EXERCISE DIRECTIONS → Look through the material below and give the number of lines where the string "center" appears, without any other words.

SOURCE DATA →
'''

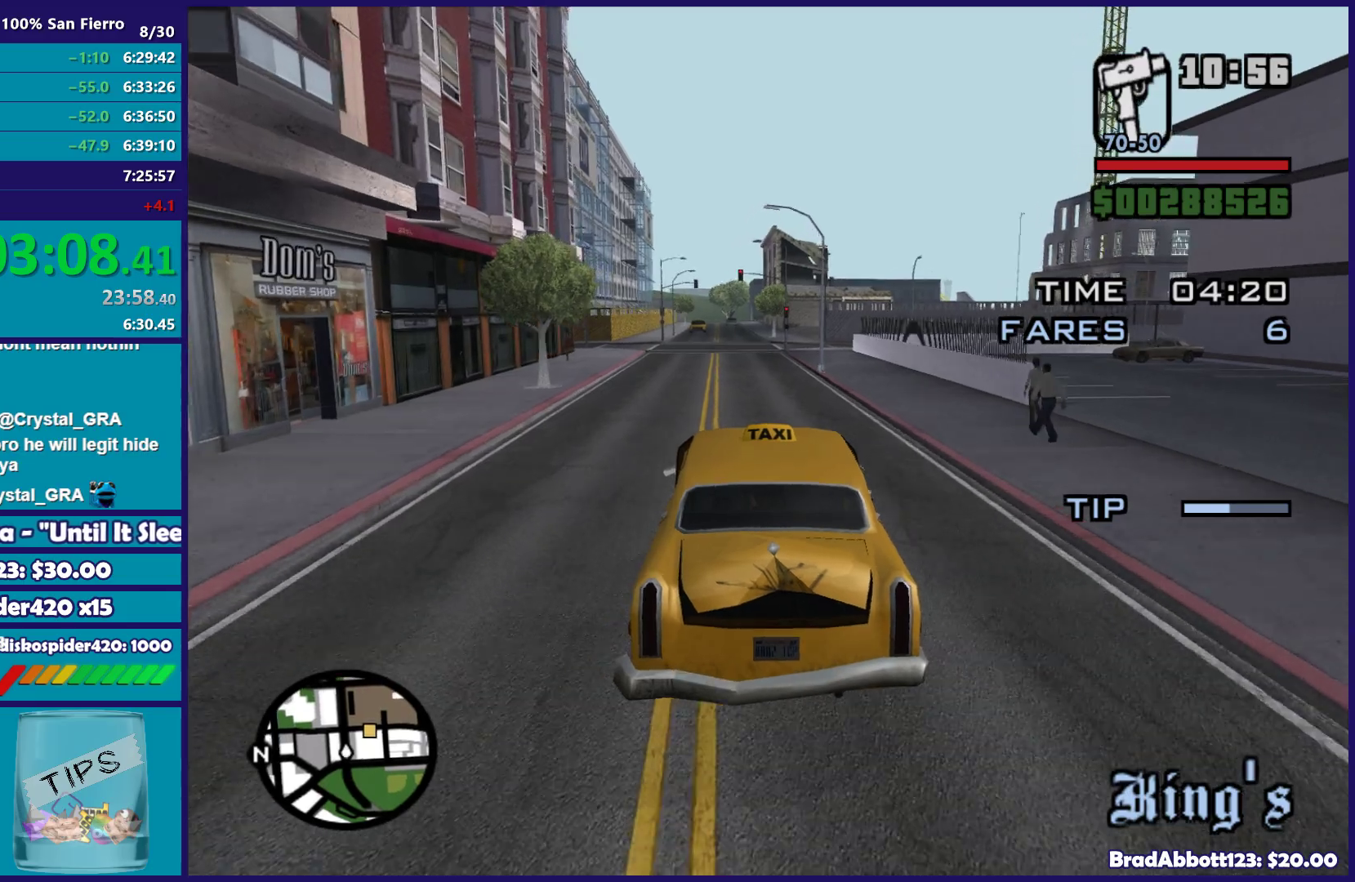
{"buttons": ["R2"], "left_stick": "center", "right_stick": "down", "button_events": []}
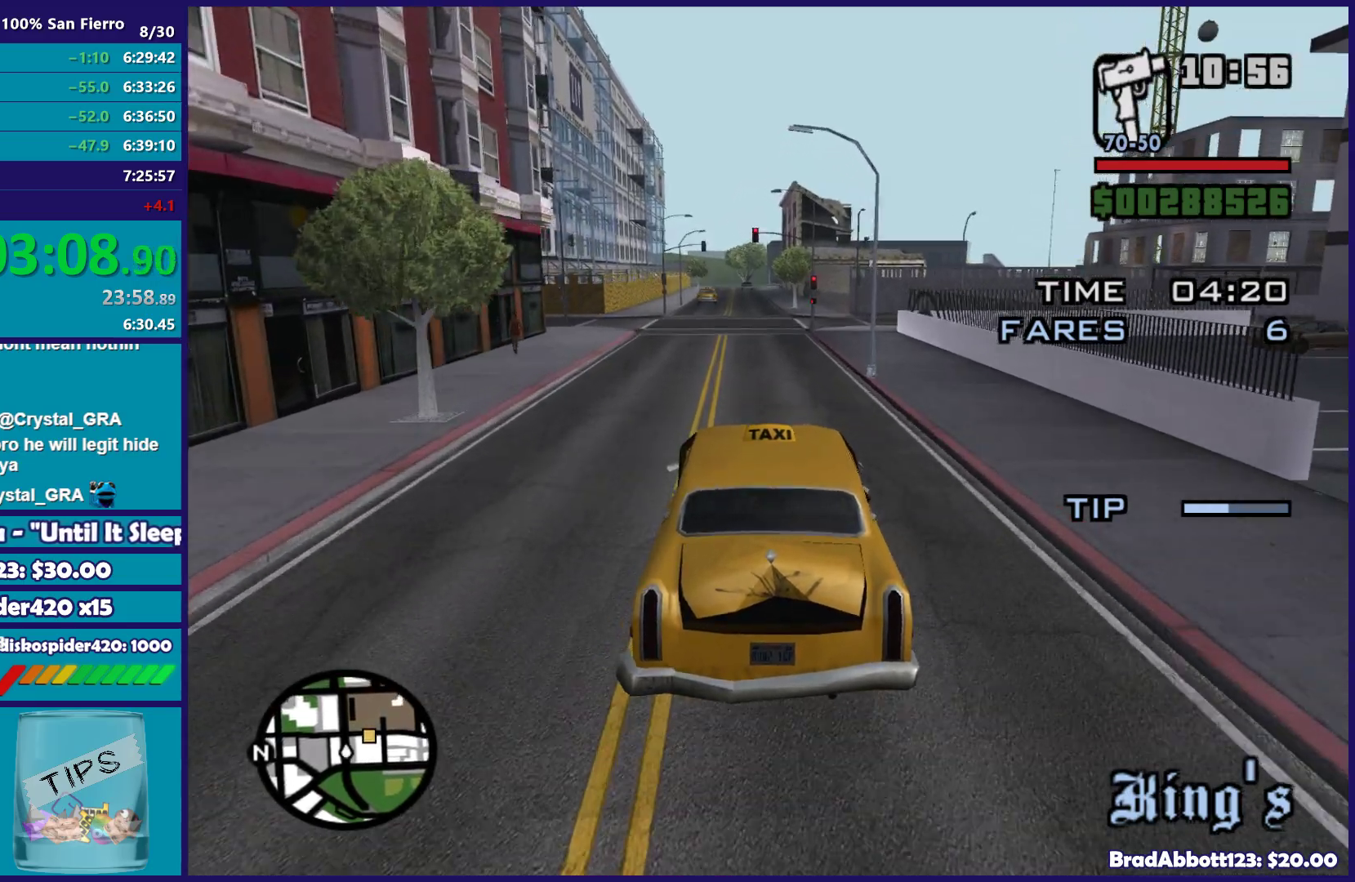
{"buttons": ["L2"], "left_stick": "center", "right_stick": "down-right", "button_events": [[400, "R2", "up"], [483, "L2", "down"]]}
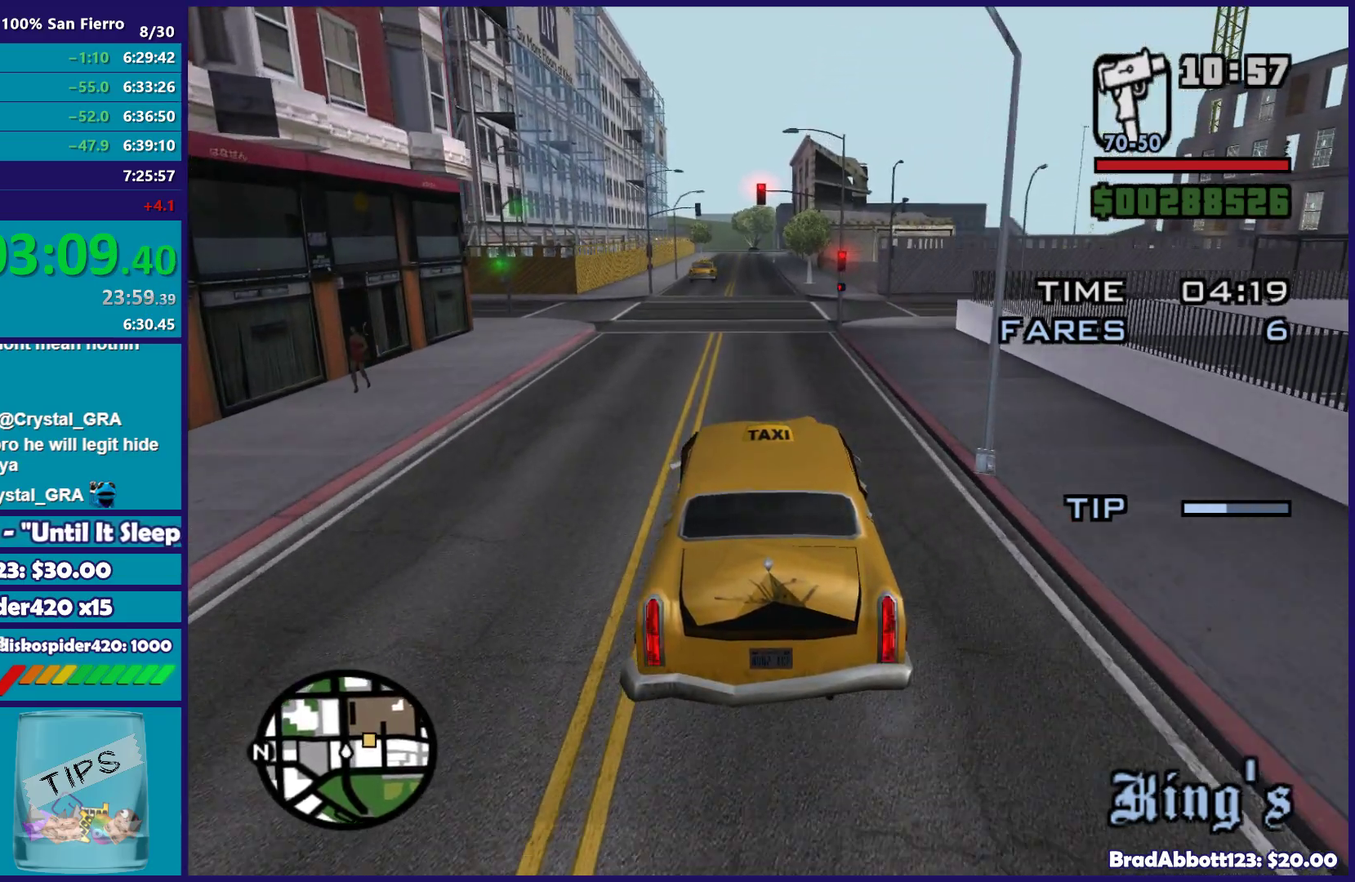
{"buttons": [], "left_stick": "right", "right_stick": "down-right", "button_events": [[367, "L2", "up"]]}
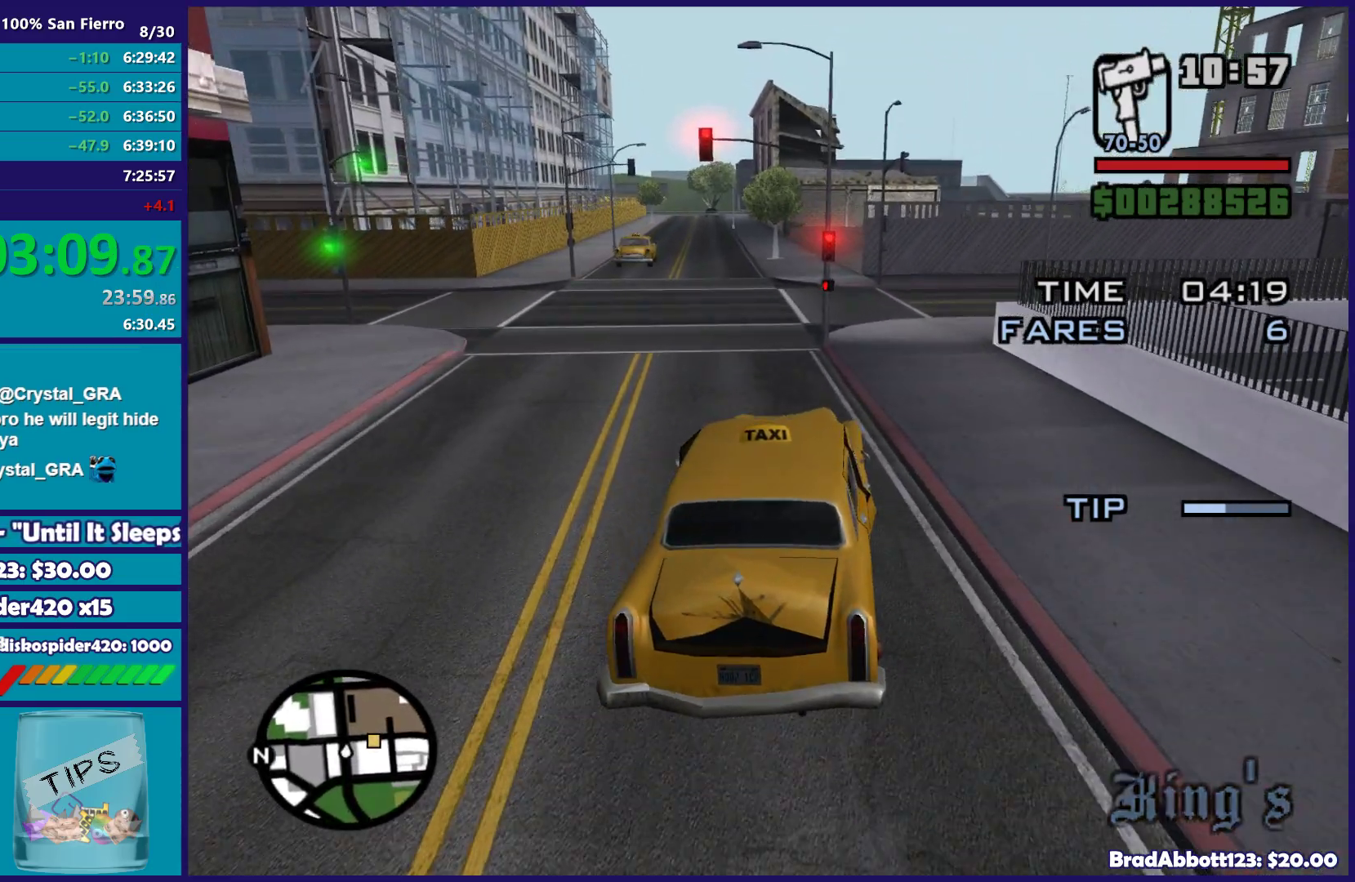
{"buttons": [], "left_stick": "center", "right_stick": "down-right", "button_events": [[100, "R2", "down"], [383, "R2", "up"]]}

'''

RESULT OF THIS TASK → 3